START MATERIAL SUPPLIED

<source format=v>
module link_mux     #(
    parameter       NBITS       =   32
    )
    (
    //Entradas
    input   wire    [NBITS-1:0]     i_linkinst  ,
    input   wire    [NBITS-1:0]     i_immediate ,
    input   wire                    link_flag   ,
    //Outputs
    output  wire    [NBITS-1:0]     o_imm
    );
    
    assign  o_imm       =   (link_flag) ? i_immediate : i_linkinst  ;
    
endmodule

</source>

END MATERIAL SUPPLIED

Retype the data in full, and keep every line identical to the original.

RESULT OF THIS EXERCISE.
<source format=v>
module link_mux     #(
    parameter       NBITS       =   32
    )
    (
    //Entradas
    input   wire    [NBITS-1:0]     i_linkinst  ,
    input   wire    [NBITS-1:0]     i_immediate ,
    input   wire                    link_flag   ,
    //Outputs
    output  wire    [NBITS-1:0]     o_imm
    );
    
    assign  o_imm       =   (link_flag) ? i_immediate : i_linkinst  ;
    
endmodule

</source>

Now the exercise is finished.